INSTRUCTION:
Within the records below, reproduce without change the lines from the line that has "litika belirleyen olmuştur." through the line that has "Pour approfondir ces", and only those.

DATA SHOWN:
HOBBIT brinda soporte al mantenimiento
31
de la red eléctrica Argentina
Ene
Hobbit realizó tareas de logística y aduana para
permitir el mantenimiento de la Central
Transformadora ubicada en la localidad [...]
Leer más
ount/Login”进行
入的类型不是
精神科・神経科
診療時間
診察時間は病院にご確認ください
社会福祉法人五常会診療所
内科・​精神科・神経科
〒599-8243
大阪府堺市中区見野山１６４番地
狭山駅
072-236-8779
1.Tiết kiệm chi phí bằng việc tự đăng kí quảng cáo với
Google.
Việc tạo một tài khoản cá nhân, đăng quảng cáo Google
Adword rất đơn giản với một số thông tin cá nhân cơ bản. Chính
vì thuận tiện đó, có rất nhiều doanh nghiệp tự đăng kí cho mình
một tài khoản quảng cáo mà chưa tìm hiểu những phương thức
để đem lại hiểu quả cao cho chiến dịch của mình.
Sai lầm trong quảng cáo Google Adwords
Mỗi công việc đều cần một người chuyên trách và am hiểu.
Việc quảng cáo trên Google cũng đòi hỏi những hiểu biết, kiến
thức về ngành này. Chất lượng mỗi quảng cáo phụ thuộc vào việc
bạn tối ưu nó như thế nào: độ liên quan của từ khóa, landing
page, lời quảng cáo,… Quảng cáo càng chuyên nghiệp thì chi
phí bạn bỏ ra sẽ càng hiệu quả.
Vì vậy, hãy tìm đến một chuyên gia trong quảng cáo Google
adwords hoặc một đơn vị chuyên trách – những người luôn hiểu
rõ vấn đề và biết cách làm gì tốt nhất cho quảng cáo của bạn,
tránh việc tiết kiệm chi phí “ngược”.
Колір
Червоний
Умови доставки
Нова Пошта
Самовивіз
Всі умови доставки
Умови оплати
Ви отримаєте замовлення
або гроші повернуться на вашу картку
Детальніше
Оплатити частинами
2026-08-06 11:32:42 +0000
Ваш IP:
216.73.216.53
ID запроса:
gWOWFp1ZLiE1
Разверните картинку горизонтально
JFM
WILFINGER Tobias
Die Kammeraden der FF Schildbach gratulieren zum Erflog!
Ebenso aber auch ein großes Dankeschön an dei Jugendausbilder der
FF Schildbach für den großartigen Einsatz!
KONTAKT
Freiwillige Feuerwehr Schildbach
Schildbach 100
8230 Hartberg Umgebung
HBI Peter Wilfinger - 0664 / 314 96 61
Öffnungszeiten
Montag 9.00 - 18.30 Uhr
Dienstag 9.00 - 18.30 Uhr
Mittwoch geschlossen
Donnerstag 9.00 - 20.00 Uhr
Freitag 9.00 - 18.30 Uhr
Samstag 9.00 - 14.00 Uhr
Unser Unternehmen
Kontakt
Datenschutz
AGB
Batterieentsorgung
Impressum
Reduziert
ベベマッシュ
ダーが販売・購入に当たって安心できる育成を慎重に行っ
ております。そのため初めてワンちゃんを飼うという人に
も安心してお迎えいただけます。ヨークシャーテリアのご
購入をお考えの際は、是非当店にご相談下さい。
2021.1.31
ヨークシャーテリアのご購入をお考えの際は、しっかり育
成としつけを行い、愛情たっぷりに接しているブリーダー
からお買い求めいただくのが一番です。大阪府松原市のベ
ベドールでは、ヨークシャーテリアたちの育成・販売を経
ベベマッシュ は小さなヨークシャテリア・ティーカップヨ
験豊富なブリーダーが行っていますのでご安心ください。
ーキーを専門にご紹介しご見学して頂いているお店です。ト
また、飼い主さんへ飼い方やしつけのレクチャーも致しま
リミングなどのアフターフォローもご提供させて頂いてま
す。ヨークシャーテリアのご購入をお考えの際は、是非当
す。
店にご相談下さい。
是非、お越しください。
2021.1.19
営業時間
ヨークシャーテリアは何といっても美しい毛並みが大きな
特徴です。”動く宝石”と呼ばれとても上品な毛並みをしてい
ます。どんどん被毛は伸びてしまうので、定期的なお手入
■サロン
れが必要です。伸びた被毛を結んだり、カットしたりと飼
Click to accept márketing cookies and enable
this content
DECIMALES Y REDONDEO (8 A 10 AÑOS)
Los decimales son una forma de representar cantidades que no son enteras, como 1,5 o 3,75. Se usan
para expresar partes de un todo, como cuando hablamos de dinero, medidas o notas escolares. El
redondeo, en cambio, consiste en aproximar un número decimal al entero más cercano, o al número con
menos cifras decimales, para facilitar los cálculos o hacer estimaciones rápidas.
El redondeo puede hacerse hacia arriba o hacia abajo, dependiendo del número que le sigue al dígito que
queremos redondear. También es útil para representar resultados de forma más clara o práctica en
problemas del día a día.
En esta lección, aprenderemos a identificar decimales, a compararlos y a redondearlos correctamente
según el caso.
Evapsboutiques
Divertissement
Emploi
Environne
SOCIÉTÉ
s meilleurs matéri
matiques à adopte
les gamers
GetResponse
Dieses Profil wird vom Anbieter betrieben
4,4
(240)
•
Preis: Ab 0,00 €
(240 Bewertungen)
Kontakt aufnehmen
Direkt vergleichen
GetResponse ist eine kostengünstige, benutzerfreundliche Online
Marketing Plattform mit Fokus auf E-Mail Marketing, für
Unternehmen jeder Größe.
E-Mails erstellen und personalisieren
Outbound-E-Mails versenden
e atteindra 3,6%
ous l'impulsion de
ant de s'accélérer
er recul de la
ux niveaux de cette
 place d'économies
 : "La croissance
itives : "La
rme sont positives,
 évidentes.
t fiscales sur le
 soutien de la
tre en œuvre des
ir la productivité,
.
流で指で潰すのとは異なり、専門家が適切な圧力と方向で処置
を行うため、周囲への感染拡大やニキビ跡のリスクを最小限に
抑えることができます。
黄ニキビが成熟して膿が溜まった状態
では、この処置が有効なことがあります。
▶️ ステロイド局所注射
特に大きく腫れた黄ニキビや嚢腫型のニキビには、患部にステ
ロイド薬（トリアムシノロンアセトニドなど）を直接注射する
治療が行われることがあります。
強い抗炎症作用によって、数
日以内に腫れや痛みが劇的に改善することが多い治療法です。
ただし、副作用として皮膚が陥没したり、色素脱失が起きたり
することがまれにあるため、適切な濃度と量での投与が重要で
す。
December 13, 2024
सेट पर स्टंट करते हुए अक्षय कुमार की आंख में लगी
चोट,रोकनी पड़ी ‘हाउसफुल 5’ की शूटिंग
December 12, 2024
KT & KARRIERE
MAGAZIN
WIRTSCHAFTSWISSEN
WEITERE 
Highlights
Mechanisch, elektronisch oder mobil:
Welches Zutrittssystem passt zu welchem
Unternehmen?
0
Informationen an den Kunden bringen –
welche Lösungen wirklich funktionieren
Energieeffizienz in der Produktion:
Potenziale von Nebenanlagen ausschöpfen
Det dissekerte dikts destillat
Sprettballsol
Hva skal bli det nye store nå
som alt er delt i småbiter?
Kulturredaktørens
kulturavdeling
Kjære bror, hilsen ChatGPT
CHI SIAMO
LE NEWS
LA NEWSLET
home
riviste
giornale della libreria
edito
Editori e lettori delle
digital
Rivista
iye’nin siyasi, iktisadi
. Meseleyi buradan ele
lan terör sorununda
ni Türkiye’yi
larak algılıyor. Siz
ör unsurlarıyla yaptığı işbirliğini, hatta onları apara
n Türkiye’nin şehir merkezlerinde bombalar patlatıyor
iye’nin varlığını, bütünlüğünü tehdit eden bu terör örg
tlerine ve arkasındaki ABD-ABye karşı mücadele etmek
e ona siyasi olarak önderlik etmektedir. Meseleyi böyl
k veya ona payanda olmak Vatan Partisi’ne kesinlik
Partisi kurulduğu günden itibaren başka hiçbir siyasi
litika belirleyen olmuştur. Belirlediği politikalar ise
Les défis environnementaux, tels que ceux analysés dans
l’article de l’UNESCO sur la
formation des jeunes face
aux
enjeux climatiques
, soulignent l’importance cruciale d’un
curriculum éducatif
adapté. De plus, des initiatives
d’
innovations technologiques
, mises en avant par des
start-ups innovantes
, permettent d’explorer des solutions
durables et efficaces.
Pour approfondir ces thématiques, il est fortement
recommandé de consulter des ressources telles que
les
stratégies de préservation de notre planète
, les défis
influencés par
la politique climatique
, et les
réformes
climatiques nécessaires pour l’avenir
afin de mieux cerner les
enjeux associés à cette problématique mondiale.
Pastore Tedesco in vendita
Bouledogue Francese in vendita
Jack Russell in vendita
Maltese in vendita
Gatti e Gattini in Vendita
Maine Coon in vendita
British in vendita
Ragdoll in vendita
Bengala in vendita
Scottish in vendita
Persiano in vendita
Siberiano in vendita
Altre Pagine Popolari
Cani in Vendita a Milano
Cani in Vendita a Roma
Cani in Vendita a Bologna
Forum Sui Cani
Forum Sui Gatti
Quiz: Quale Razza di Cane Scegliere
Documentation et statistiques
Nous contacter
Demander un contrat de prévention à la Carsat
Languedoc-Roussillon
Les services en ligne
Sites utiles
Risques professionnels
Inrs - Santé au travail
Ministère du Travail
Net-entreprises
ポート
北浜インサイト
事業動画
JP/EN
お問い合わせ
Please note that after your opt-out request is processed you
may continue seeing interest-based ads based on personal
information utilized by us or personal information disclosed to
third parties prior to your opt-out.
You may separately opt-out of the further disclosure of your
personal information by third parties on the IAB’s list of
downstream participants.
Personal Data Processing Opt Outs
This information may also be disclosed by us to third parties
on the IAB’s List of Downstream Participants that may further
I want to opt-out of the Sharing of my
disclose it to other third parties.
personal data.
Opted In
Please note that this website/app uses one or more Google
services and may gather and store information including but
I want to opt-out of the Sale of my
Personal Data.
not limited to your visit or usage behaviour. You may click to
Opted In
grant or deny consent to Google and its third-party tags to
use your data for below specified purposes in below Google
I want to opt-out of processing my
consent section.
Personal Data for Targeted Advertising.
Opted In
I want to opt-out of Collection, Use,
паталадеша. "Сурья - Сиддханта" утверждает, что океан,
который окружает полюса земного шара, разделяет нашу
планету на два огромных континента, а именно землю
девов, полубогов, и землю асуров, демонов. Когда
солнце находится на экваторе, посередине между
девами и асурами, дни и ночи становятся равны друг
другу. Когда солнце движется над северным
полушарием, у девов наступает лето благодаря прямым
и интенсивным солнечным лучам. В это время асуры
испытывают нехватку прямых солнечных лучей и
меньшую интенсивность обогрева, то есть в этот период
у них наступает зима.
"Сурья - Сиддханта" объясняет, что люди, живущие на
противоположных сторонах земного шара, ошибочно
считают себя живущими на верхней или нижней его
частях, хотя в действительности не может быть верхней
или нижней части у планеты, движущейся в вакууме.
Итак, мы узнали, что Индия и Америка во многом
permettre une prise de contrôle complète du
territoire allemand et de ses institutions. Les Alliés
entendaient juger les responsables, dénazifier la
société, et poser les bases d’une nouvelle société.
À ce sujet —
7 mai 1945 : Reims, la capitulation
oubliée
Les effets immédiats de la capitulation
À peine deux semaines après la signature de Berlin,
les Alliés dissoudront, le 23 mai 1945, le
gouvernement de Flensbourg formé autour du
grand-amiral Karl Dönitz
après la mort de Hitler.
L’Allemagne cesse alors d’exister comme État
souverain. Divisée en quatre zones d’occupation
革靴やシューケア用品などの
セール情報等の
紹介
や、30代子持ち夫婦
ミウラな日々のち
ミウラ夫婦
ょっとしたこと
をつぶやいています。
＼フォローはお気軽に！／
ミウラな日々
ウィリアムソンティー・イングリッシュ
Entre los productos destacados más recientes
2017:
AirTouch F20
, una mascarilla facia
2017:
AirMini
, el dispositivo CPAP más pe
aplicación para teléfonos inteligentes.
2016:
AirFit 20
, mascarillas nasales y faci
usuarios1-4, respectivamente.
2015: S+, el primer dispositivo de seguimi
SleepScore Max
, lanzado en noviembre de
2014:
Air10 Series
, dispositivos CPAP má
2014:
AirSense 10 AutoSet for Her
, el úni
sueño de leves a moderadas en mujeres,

TASK ANSWER:
litika belirleyen olmuştur. Belirlediği politikalar ise
Les défis environnementaux, tels que ceux analysés dans
l’article de l’UNESCO sur la
formation des jeunes face
aux
enjeux climatiques
, soulignent l’importance cruciale d’un
curriculum éducatif
adapté. De plus, des initiatives
d’
innovations technologiques
, mises en avant par des
start-ups innovantes
, permettent d’explorer des solutions
durables et efficaces.
Pour approfondir ces thématiques, il est fortement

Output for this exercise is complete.